Up to a normalization, this is just the covariance of $ \beta_i $ and $ \beta_{i + \Delta i} $ which is a measure of (linear) dependence between the variables. If the samples are really independent and identically distributed as intended, the autocorrelation should vanish for every nonzero time lag. The plot that I get does this well for $ \gamma $:
The autocorrelation diagnostic for the three main parameters.
This is helped by the fact that we are "thinning" the chain by a factor of 500. The autocorrelation plots for $ \beta $ and $ \mu $ still do not look very sharp so if I were publishing this I'd increase the number of iterations just to be on the safe side.

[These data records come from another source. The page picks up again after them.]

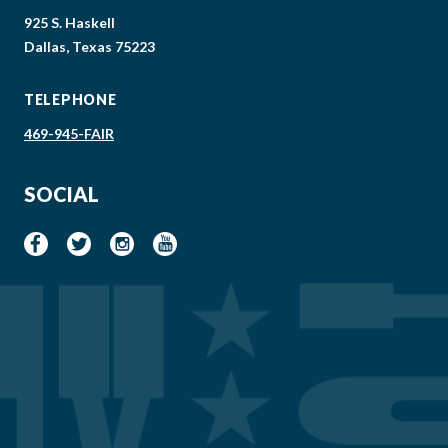
925 S. Haskell
Dallas, Texas 75223
TELEPHONE
469-945-FAIR
SOCIAL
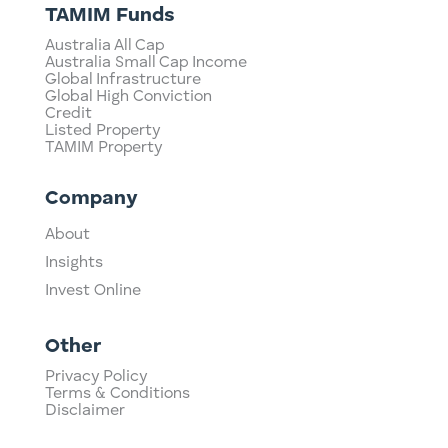
TAMIM Funds
Australia All Cap
Australia Small Cap Income
Global Infrastructure
Global High Conviction
Credit
Listed Property
TAMIM Property
Company
About
Insights
Invest Online
Other
Privacy Policy
Terms & Conditions
Disclaimer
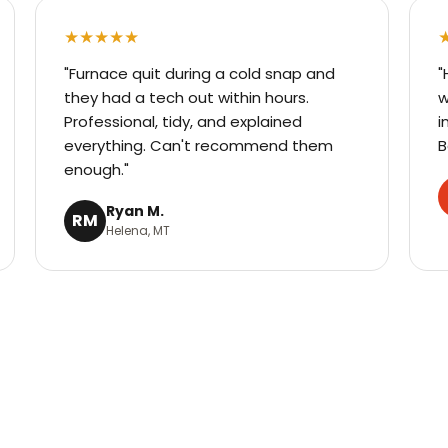
★★★★★
"Furnace quit during a cold snap and
"
they had a tech out within hours.
w
Professional, tidy, and explained
i
everything. Can't recommend them
B
enough."
Ryan M.
RM
Helena, MT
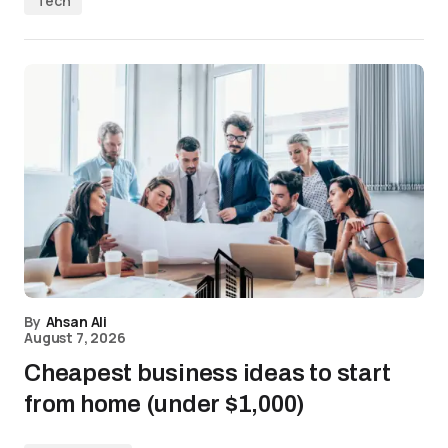
Tech
By
Ahsan Ali
August 7, 2026
Cheapest business ideas to start
from home (under $1,000)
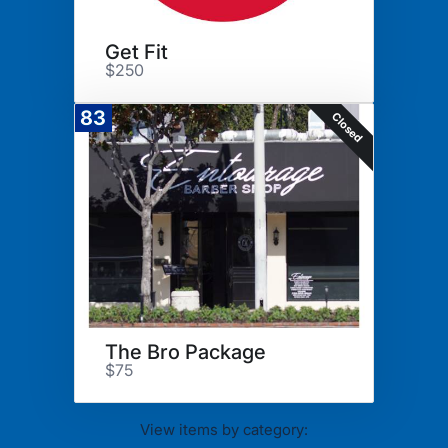
Get Fit
$250
83
Closed
The Bro Package
$75
View items by category:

This is turning out to be a long post so I will end by telling you why I think this is better than a least squares approach:

  • Minimizing the sum of the squares of the residuals is only equivalent to fining the most likely set of parameters when the errors are normally distributed. Bayesian inference nicely accommodates other error models such as the Poisson distribution we have used.
  • The assumption that errors are normally distributed often conflicts with a priori knowledge. For a normally distributed quantity, a two-sided confidence interval extends equally in both directions and this sometimes leads to absurdities like $ 5 \textup{kg} \pm 7 \textup{kg} $. If you know that you're measuring a mass with reasonable accuracy a normal distribution will hardly put any mass on the negative values. But if you're measuring something like the neutrino mass, you need to be doing statistics more carefully.

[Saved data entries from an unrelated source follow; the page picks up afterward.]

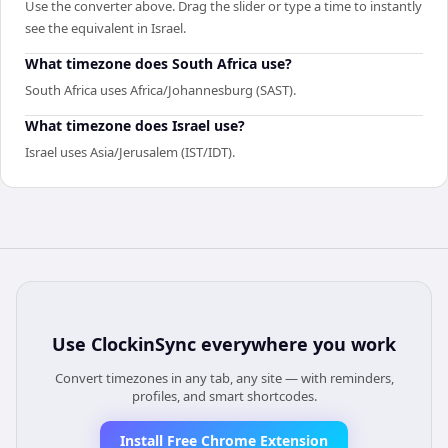
Use the converter above. Drag the slider or type a time to instantly
see the equivalent in Israel.
What timezone does South Africa use?
South Africa uses Africa/Johannesburg (SAST).
What timezone does Israel use?
Israel uses Asia/Jerusalem (IST/IDT).
Use
ClockinSync
everywhere you work
Convert timezones in any tab, any site — with reminders,
profiles, and smart shortcodes.
Install Free Chrome Extension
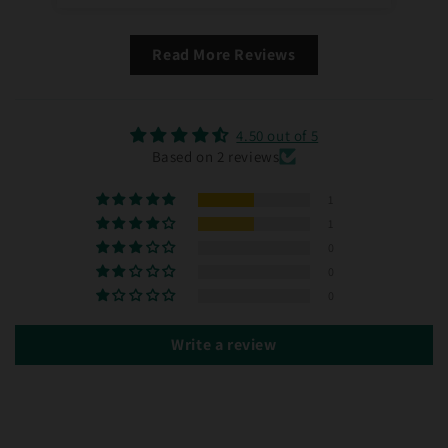
Read More Reviews
4.50 out of 5
Based on 2 reviews
1
1
0
0
0
Write a review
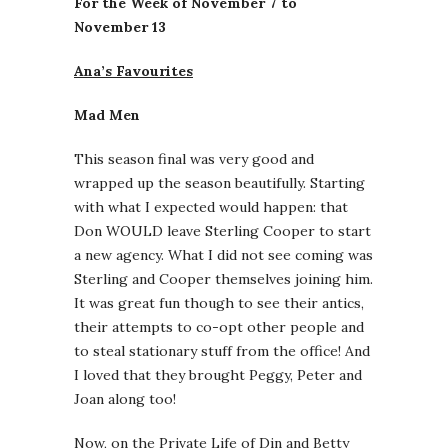
For the Week of November 7 to
November 13
Ana’s Favourites
Mad Men
This season final was very good and
wrapped up the season beautifully. Starting
with what I expected would happen: that
Don WOULD leave Sterling Cooper to start
a new agency. What I did not see coming was
Sterling and Cooper themselves joining him.
It was great fun though to see their antics,
their attempts to co-opt other people and
to steal stationary stuff from the office! And
I loved that they brought Peggy, Peter and
Joan along too!
Now, on the Private Life of Din and Betty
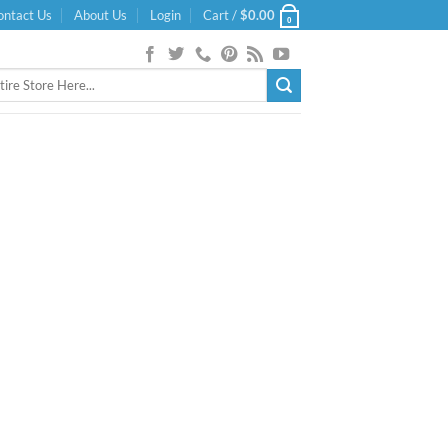
ontact Us
About Us
Login
Cart /
$
0.00
0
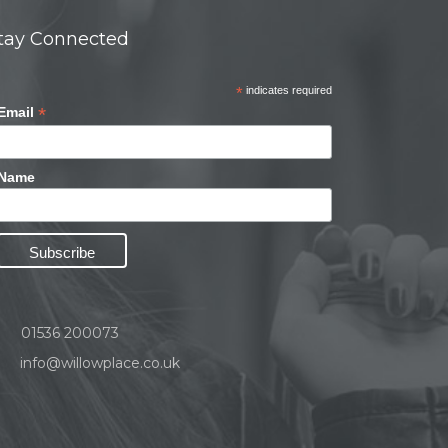
tay Connected
*
indicates required
*
Email
Name
01536 200073
info@willowplace.co.uk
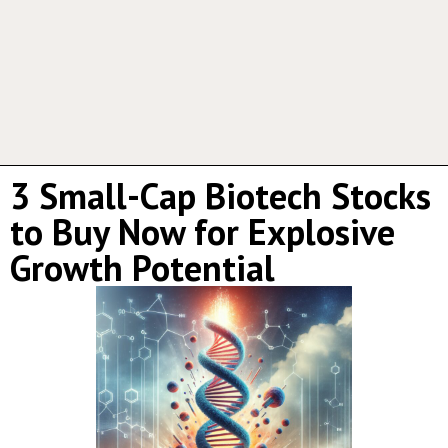
3 Small-Cap Biotech Stocks
to Buy Now for Explosive
Growth Potential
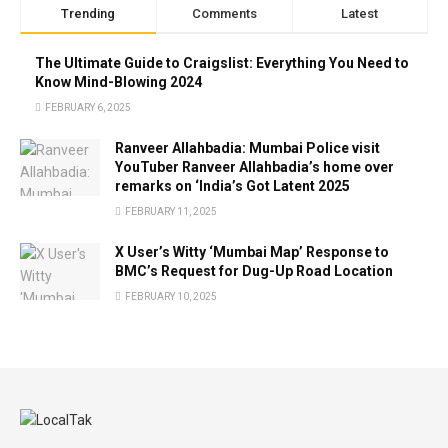
Trending
Comments
Latest
The Ultimate Guide to Craigslist: Everything You Need to
Know Mind-Blowing 2024
FEBRUARY 6, 2025
Ranveer Allahbadia: Mumbai Police visit
YouTuber Ranveer Allahbadia’s home over
remarks on ‘India’s Got Latent 2025
FEBRUARY 11, 2025
X User’s Witty ‘Mumbai Map’ Response to
BMC’s Request for Dug-Up Road Location
FEBRUARY 10, 2025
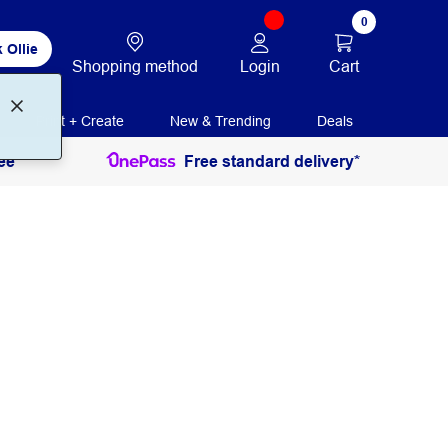
0
 Ollie
Login
Cart
Shopping method
Print + Create
New & Trending
Deals
ee
Free standard delivery*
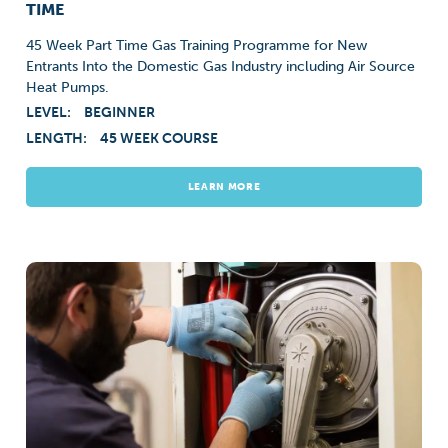
TIME
45 Week Part Time Gas Training Programme for New
Entrants Into the Domestic Gas Industry including Air Source
Heat Pumps.
LEVEL:
BEGINNER
LENGTH:
45 WEEK COURSE
LEARN MORE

  • When an algorithm lets you minimize a distance, this is usually taken to be an unconstrained optimization. Since we know that the rates in an SEIR model are positive, fitting this with a least squares method would have required some annoying absolute value signs making the function harder to fit. PyMC automatically restricts the parameter space by allowing you to choose the supports of your priors.

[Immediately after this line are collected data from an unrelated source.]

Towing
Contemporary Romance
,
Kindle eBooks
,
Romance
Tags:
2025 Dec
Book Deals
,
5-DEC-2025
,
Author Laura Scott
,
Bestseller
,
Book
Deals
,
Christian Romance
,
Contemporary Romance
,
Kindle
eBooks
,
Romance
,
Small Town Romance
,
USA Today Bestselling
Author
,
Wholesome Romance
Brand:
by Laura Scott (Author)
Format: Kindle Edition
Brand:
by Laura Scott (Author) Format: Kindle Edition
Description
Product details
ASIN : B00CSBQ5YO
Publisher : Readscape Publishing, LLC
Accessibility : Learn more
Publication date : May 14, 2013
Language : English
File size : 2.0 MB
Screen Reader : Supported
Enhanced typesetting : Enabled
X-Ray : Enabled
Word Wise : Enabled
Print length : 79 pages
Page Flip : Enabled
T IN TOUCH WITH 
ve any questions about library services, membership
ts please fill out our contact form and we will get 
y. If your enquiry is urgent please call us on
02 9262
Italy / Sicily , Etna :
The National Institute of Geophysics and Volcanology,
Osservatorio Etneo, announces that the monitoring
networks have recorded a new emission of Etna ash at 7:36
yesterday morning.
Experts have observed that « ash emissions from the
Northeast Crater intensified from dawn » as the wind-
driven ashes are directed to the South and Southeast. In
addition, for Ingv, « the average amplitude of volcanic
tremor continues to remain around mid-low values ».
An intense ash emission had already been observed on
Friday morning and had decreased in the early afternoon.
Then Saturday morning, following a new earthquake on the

  • We did not do a fit to multiple data sets but something we could have done with other epidemiological data is fit the cumulative number of cases and the cumulative number of deaths at the same time. In a least squares fit, if thousands of people get infected but only tens of people die, this is asking for trouble. In this situation, a death value being off by 10 is worse than a case value being off by 10, but the fitter won't think so. The fitter will treat the two data sets as one concatenated data set and the normally distributed errors in a least squares model (unlike those in a Bayesian model) all need to have the same standard deviation. Unless we implement a bunch of ad-hoc scale factors, the fitter will all but ignore the time series of deaths in exchange for making the fit to the time series of cases a little bit better.
  • The dotted lines that appeared in our plot showed the $ 5^{\mathrm{th}} $ and $ 95^{\mathrm{th}} $ percentile of the fit giving us an idea of the spread. While we can certainly get these percentiles for the regressors in a least squares fit, it is sometimes non-trivial to translate these into confidence intervals for the curve itself. Getting the $ 5^{\mathrm{th}} $ percentile of the curve is not the same as evaluating the function at the $ 5^{\mathrm{th}} $ percentile values of all of its parameters because some fluctuations could cancel each other out.

The only down side is that it seems easy to make PyMC crash. When I lookup the errors that I get, I keep seeing suggestions to pick better initial guesses. So the question becomes: am I good enough at doing parameter estimation in my head to write parameter estimation code that won't crash? Not yet, but I am getting better!